Rumah itu sepi. Rumah itu bak hutan belantara yang ditinggal binatang dan hewan
serta seluruh penghuni di dalamnya. Rumah itu tak ubahnya seperti tanah
gersang, tandus, lantaran bertahun-tahun dilanda musim kering, sebab tak betah
lantas ditinggal pemiliknya.
**
“Kata orang, sebesar dan sebagus serta
semewah apapun rumah yang kita miliki, akan terasa sepi, sunyi, jika tak ada
seorang anak. Tak ada suara tangisan si bocah. Suara tangis seorang bayi yang
senantiasa memecah keheningan malam. Menemani hari-hari yang ia lalui selama
bertahun-tahun. Seorang bayi sebagai bukti bahwa eksistensi seseorang ada. Dan
hidup di dunia yang serba sementara dan terbatas. Segala yang dimiliki, rasanya
tak berarti jika kehadiran seorang bayi di sebuah keluarga tak ada.”
Aku terkejut. Aku menoleh kanan dan
kiri. Siapa yang sudah berujar begitu
menggelitik kepadaku. Ternyata tidak ada orang. Itu pikiran-pikiran yang
mengacaukan saat duduk sedari tadi.
“Semua itu muncul tiba-tiba. Barangkali
terlalu terobsesi oleh berbagai peristiwa yang terjadi sejak kemarin,” kata
Danu. Ia menggumam.
Wajahku redup. Layu. Hati Minah istriku
resah. Sejuta gundah hinggap. Seperti burung-burung yang tengah hinggap di
ranting, dahan pohon. Melepas lelah karena sejak pagi terbang keluyuran mencari
makan.
“Pusing pak?”
Aku mengangguk.
“Saya ambilkan rokoknya?”.
Iya mama.
“Di mana. Tumben bapak tak menyimpan rokok
di saku celana”
Iya tadi lupa. Itu, ada di atas buku yang
bapak beli kemarin di Jogja.
Istriku manggut-manggut. Senyum.
Keciap…keciap. Suara burung terdengar riuh.
Merdu. Udara begitu segar. Suara kendaraan sudah mulai mengusik.

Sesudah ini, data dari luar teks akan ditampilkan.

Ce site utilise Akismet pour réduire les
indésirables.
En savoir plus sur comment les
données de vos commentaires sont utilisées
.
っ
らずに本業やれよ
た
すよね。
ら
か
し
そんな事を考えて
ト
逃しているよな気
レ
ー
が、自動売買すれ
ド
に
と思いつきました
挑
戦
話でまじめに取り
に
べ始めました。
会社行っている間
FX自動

“Pak aku mau ngomong sesuatu. Bapak pasti
senang mendengarnya”
Ngomong apa?
Ada. Pokoknya, kejutan Pa.
Aku muntah-muntah pagi tadi. Tak sabar, aku
tanyakan pada bidan di kampung sebelah. Tak lama, setelah diperiksa, si dokter
bilang, ternyata, aku hamil.
Danu teriak kegirangan. Ia mencium-cium
buku dan Qur’an yang ada di sampingnya mendengar cerita dari Minah istrinya.
“Sungguh. Apa benar apa yang kau
ungkapkan?”
**
Detak waktu berputar mengitari jarum jam.

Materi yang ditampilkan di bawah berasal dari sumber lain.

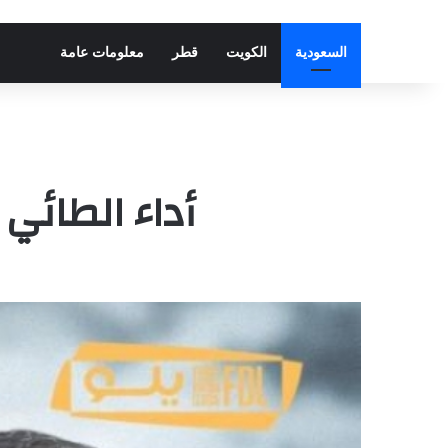
السعودية
الكويت
قطر
معلومات عامة
أداء الطائي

Hari berganti Minggu. Bulan demi bulan tanda-tanda persalinan kian dekat.
Tak lama, Minah pun melahirkan seorang
bayi. Tepat malam Jumat, anak itu terlahir dengan selamat, begitu juga Minah
istrinya. Syukuran tujuh hari tujuh malam pun digelar.
Kehadiran seorang bocah kecil yang ia
nanti-nanti Sembilan tahun lamanya telah tiba. Iya, hari ini. Bukan main
senangnya. Apalagi di tengah semua usaha dan upaya ia lakukan, termasuk Nadzar
puasa selama dua bulan penuh serta janji memberangkatkan seantero warga kampung
umrah. Bayi itu hadir, saat sudah tak ada harapan. Rasa putus asa begitu sesak,
perasaan bagai dihimpit tembok-tembok kokoh.
Kini, semua terasa lain dan berbeda. Sejak lengking tangis suara bayi
selalu terdengar dari rumah Danu, suasana rumah berubah total. Orang-orang
ramai berdatangan. Ucapan selamat persis daun-daun berguguran di musim kering
datang tak henti-henti. Para pejabat dan bos-bos perusahaan berdatangan.
Jalanan macet sehari semalam gara-gara mobil parkiran berderet sepanjang jalan.
Semua hanyut dan lebur dalam isak tangis yang terus mengalun. Tangisan si kecil
yang baru lahir. Menghapus sunyi, membendung badai. Mengusir gerimis.
Batulayar, 2017
*) ABU NIZAM: Penulis lahir di Lombok Barat 05 April 1984. Penulis lepas dan Penikmat Karya Sastra.